Begging the Question


All languages evolve and we English-speakers claim to be proud of the speed and agility with which our language does it. We have a word for almost everything, usually half-a-dozen at least. If we lack a word we pinch one from someone else – pied-à-terre, schadenfreude and bimbo come to mind.

But sometimes something that’s just plain wrong gets used so often that, through usage, it becomes right. That’s not useful evolution. That’s just plain ignorance working hand-in-glove with sloppiness. I’m thinking of two egregious examples at the moment.

The first is ‘begging the question’, which means ‘including the conclusion of an argument in the premise’. Nowadays it is much more commonly used to mean ‘causing the question to be asked’. According to Wikipedia (to whom I urge all users to donate money from time to time) the misuse arises from a change in the meaning of the Latin word petitio over time.

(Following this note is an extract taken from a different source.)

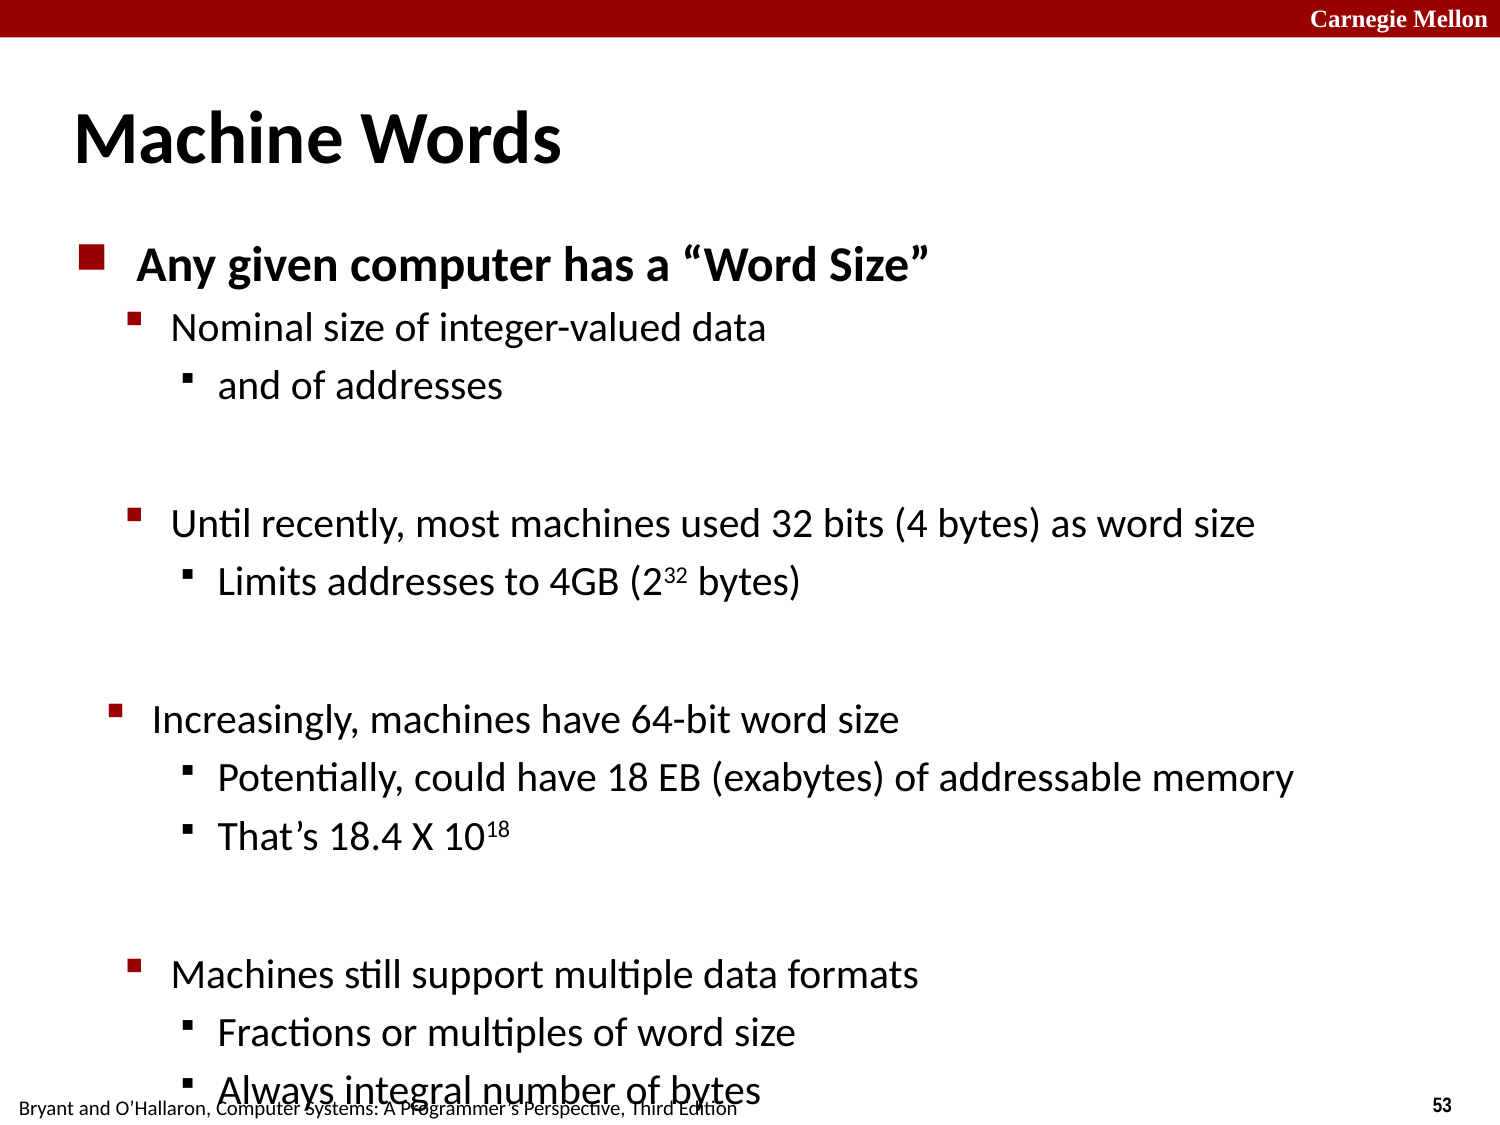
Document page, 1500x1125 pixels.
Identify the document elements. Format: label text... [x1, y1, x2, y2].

list Any given computer has a “Word Size” Nominal size of integer-valued data and of addresses Until recently, most machines used 32 bits (4 bytes) as word size Limits addresses to 4GB (232 bytes) Increasingly, machines have 64-bit word size Potentially, could have 18 EB (exabytes) of addressable memory That’s 18.4 X 1018 Machines still support multiple data formats Fractions or multiples of word size Always integral number of bytes [64, 223, 1361, 1040]
title Machine Words [58, 71, 1305, 197]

The second is harder to understand. People are saying ‘one cannot underestimate…’ when they mean ‘one cannot overestimate’ and vice versa. I’m not sure how this has crept into the language, like a mischievously misplaced apostrophe, but I suspect people think they’re saying ‘one should not underestimate’.

One cannot overestimate the harm that is done to clarity of thought and expression by the misuse of language. I beg my readers not to join the ignorant herd of misusers.